Big-Government Advocates Shocked That Business Tries to Profit from Their Decisions

 

Members of Congress who LOVE to create big-government programs and regulations are always S-H-O-C-K-E-D when people respond to the newly created economic incentives.
 
The most recent outrage-du-jour focuses on a growing practice known as “political intelligence.”  Big investors, such as hedge funds, understand that when the Obama administration sneezes everyone else catches a cold.
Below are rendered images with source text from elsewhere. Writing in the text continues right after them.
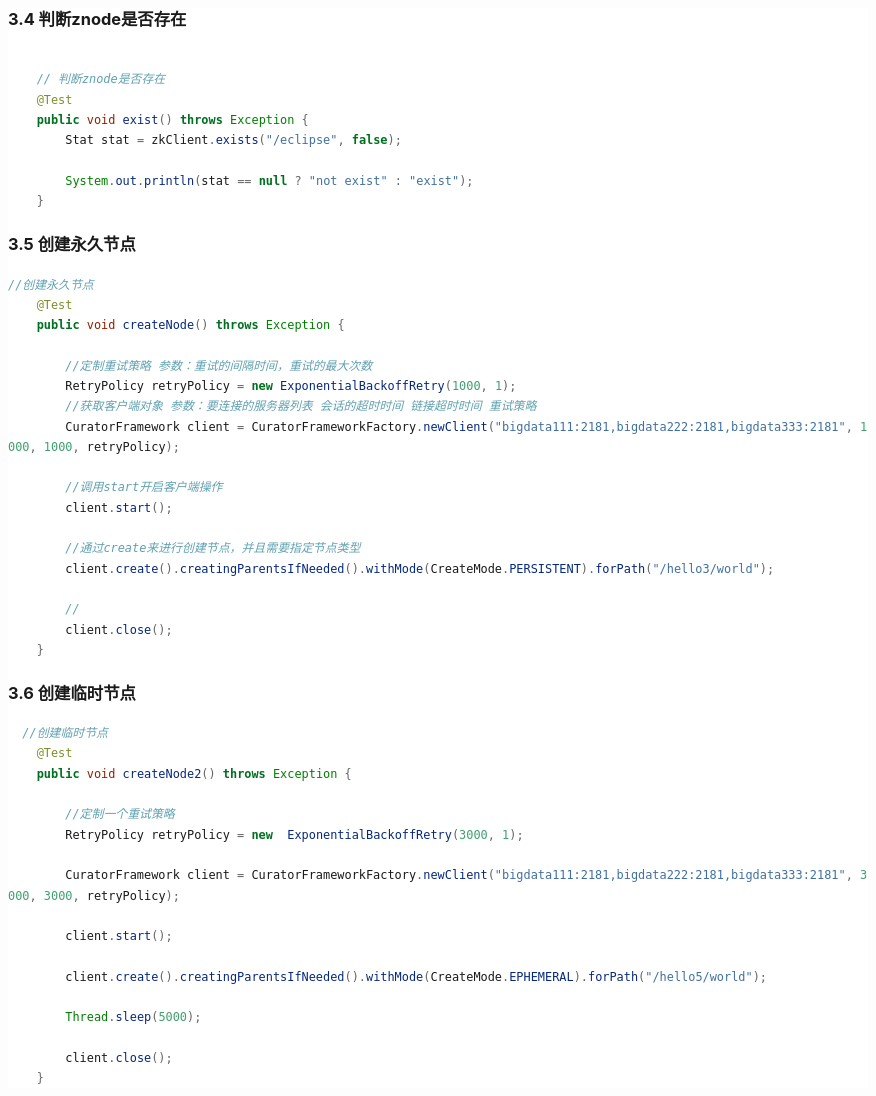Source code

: ### 3.4 判断znode是否存在

```java

    // 判断znode是否存在
    @Test
    public void exist() throws Exception {
        Stat stat = zkClient.exists("/eclipse", false);

        System.out.println(stat == null ? "not exist" : "exist");
    }
```

### 3.5 创建永久节点

```java
//创建永久节点
    @Test
    public void createNode() throws Exception {

        //定制重试策略 参数：重试的间隔时间，重试的最大次数
        RetryPolicy retryPolicy = new ExponentialBackoffRetry(1000, 1);
        //获取客户端对象 参数：要连接的服务器列表 会话的超时时间 链接超时时间 重试策略
        CuratorFramework client = CuratorFrameworkFactory.newClient("bigdata111:2181,bigdata222:2181,bigdata333:2181", 1000, 1000, retryPolicy);

        //调用start开启客户端操作
        client.start();

        //通过create来进行创建节点，并且需要指定节点类型
        client.create().creatingParentsIfNeeded().withMode(CreateMode.PERSISTENT).forPath("/hello3/world");

        //
        client.close();
    }
```

### 3.6 创建临时节点

```java
  //创建临时节点
    @Test
    public void createNode2() throws Exception {

        //定制一个重试策略
        RetryPolicy retryPolicy = new  ExponentialBackoffRetry(3000, 1);

        CuratorFramework client = CuratorFrameworkFactory.newClient("bigdata111:2181,bigdata222:2181,bigdata333:2181", 3000, 3000, retryPolicy);

        client.start();

        client.create().creatingParentsIfNeeded().withMode(CreateMode.EPHEMERAL).forPath("/hello5/world");

        Thread.sleep(5000);

        client.close();
    }
```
And so the “hedgies” want to know when and where Washington will sneeze—before it does.
 
The Washington Post, which editorially encourages big-government efforts, has a story about President Obama’s former top health policy adviser, Elizabeth Fowler, meeting multiple times in 2011 and 2012 with executives from half a dozen hedge funds.
 
Fowler now works for—surprise!—pharmaceutical giant Johnson & Johnson. (Hey, didn’t Obama claim his administration wouldn’t be a revolving door for lobbyists?)
 
The hedgies seek info that could swing the market. Medicare is so large that deciding to pay or not pay for a certain prescription drug or medical device could have a big impact on the manufacturer’s stock price. And investors would like to know that so they could profit from it.
 
In the Post article, the issue had to do with whether the Obama administration would increase funding for the Medicare Advantage program, in which about 25 percent of seniors get their Medicare coverage from private sector health plans. (ObamaCare actually cuts Medicare Advantage funding, but the administration has postponed those cuts for mostly political reasons.)
 
Hedge funds make big bets on the market, up or down, so a little hint about a forthcoming decision, even if inadvertently or innocently dropped by an official, could mean big profits.
 
The Post article provides no evidence that Fowler or other Obama officials did anything wrong, and maybe they didn’t. But it’s easy to see why hedge fund execs would want to visit.
 
Now, Rep. Louise Slaughter (D-NY) wants to put a stop to officials meeting with investors, even though she votes FOR EVERY big-government program that can make or break private sector companies and industries.
 
But the best way to reduce the demand for political intelligence, and lobbyists, is for the government to get out of the business of business. If government micromanagement and whims didn’t move markets, affecting billions of dollars in an instant, no one would care about government officials—and maybe that’s exactly the point.